A Justiça mais perto do(a) cidadão(ã). Com esse objetivo, o Poder Judiciário do Tocantins instituiu os Pontos de Inclusão Digital (PIDs), iniciativa que amplia o acesso aos serviços da Justiça, especialmente em municípios que não contam com sede de comarca.
Almas, a cerca de 400 quilômetros de Palmas, possui uma unidade do PID. Recentemente, a atendente de supermercado Lorena da Silva Guimarães precisou dos serviços do Judiciário. A Comarca de Dianópolis era a mais próxima de sua residência, mas, com o PID instalado em Almas, ela pôde receber atendimento e participar de uma audiência sem precisar sair da cidade.
“Eu tenho uma ação tramitando no Judiciário. Fui bem atendida e não precisei sair da minha cidade. Isso facilitou muito a minha vida”, contou a moradora.
No Tocantins, 36 comarcas do Estado oferecem serviços judiciais à população. Para ampliar esse acesso e levar atendimento a localidades mais distantes, o Conselho Nacional de Justiça (CNJ) instituiu, por meio da Resolução nº 508, de 22 de junho de 2023, a instalação dos Pontos de Inclusão Digital em todo o território nacional, especialmente em municípios que não possuem comarca.
Em atendimento à determinação, o Tribunal de Justiça do Tocantins, em parceria com outros órgãos do Sistema de Justiça, iniciou o projeto ainda em 2023, com a instalação do primeiro PID em Caseara. Atualmente, seis municípios tocantinenses contam com um Ponto de Inclusão Digital para ampliar a presença do Poder Judiciário em diferentes regiões do Estado.
Para a presidente da Comissão responsável pela constituição e consolidação da política de inclusão digital no âmbito do Poder Judiciário do Estado do Tocantins, desembargadora Ângela Prudente, a expansão dos Pontos de Inclusão Digital (PIDs) no Tocantins é o coroamento de um trabalho persistente e de uma articulação institucional minuciosa, que envolveu diálogos e parcerias estratégicas.
“Hoje, com seis unidades já instaladas, nosso foco está voltado para o monitoramento rigoroso desses espaços. Mais do que expandir, estamos zelando pela qualidade e pela eficiência desse atendimento, garantindo que essa estrutura de cooperação continue transformando a realidade das comunidades e assegurando que a Justiça esteja, de fato, ao alcance de todos”, disse a magistrada.
A iniciativa também está alinhada aos princípios constitucionais da dignidade da pessoa humana, do acesso à Justiça, previsto no artigo 5º, inciso XXXV, da Constituição Federal, e da eficiência na prestação jurisdicional.

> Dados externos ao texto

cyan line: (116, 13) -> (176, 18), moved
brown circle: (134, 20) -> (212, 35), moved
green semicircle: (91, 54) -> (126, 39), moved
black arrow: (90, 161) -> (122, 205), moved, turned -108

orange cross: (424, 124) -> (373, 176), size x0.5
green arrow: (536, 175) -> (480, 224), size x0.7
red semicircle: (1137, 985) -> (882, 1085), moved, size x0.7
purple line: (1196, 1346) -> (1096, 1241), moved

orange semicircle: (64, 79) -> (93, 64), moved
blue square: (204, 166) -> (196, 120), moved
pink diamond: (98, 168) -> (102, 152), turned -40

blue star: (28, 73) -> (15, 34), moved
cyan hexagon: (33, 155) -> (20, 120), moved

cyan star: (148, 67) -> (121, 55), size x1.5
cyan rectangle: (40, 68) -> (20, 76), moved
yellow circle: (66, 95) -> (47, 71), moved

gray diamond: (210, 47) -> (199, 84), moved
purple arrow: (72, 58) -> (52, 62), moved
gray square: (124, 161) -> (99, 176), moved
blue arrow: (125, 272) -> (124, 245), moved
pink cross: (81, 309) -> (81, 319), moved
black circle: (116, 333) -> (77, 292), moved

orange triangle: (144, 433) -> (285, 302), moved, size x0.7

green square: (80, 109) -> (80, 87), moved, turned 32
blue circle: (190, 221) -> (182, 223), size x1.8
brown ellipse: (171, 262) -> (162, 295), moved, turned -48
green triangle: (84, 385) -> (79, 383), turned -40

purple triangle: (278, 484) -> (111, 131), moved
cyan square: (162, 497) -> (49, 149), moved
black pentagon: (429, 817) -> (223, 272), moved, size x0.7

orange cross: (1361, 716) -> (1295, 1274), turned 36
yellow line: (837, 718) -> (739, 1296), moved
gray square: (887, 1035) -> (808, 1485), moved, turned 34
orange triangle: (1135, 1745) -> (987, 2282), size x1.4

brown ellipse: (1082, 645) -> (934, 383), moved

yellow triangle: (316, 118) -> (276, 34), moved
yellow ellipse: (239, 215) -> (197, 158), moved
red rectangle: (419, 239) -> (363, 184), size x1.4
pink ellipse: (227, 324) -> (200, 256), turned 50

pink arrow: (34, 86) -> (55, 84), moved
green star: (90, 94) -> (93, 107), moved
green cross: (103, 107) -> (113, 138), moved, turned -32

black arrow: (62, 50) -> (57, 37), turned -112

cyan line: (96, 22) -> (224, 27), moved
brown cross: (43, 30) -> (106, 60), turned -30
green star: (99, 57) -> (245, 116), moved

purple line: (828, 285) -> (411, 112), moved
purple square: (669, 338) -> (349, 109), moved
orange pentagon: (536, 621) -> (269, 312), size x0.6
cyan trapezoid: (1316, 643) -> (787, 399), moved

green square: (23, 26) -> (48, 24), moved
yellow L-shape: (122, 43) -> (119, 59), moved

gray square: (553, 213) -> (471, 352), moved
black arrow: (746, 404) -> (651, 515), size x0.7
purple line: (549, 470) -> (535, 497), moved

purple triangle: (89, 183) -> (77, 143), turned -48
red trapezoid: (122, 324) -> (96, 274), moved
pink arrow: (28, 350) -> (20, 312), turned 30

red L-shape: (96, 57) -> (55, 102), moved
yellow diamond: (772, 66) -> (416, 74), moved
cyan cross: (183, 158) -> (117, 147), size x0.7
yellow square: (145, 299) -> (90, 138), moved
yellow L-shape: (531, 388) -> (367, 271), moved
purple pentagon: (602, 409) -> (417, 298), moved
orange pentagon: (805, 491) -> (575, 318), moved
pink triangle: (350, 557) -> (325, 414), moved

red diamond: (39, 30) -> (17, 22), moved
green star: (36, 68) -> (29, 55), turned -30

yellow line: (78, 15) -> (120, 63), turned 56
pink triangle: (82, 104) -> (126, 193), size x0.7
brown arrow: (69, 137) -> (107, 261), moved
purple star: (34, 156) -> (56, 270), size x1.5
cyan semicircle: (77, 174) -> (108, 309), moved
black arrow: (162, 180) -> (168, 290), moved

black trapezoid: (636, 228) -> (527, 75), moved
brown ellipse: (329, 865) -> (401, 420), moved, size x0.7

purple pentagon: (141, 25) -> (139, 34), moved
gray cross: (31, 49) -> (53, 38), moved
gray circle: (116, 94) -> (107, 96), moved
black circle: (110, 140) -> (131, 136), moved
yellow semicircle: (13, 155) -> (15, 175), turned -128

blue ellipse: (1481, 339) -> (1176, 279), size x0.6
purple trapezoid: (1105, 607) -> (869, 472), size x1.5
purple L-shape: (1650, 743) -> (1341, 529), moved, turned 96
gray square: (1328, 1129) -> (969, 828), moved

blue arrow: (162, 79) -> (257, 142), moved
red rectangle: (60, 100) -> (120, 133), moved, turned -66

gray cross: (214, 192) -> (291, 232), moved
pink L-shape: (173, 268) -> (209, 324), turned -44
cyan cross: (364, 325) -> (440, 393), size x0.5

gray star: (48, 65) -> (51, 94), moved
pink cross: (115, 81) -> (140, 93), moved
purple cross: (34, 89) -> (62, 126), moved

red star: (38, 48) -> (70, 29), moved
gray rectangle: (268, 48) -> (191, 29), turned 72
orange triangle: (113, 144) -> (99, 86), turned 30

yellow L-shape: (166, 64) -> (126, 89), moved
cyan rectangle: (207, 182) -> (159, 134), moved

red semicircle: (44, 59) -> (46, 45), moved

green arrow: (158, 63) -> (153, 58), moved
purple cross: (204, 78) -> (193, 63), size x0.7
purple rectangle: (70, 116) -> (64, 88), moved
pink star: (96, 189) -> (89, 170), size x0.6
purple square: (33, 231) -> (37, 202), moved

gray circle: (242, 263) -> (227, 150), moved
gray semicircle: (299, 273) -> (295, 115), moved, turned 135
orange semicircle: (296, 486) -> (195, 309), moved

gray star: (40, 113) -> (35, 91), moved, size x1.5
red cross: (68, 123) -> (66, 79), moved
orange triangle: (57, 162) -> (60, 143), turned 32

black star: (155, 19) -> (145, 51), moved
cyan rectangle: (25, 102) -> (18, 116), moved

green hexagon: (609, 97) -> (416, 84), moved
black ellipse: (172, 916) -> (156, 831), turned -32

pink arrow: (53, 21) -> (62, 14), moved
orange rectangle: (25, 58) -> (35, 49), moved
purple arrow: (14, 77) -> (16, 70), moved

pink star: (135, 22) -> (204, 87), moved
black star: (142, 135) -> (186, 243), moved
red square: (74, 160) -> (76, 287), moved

Critérios para escolha dos municípios
Os municípios foram selecionados para sediar os PIDs com base em características que indicam maior necessidade de ampliação do acesso à Justiça. Entre os critérios estão a distância considerável das sedes de comarcas e de outros órgãos judiciários; o acesso limitado a recursos tecnológicos por parte da população, sobretudo nas zonas rurais; a presença de cidadãos em situação de vulnerabilidade econômica e digital; e a ausência de estruturas públicas adequadas para a realização de atendimentos judiciais virtuais com privacidade, segurança e orientação.
| Almas
| Dianópolis
|
| Caseara
| Araguacema
|
| Distrito de Luzimangues
| Porto Nacional
|
| Figueirópolis
| Gurupi
|
| Lajeado
| Miracema
|
| Mateiros
| Ponte Alta do Tocantins
|
Pontos de Inclusão Digital destinados às Salas de Perícias Judiciais
Além dos PIDs, foram implantados também os Pontos de Inclusão Digital destinados às Salas de Perícias Judiciais, nas comarcas de Araguaína, Araguatins, Dianópolis, Guaraí e Tocantinópolis, para maior eficiência na realização de atos processuais, redução de deslocamentos e melhoria na prestação jurisdicional.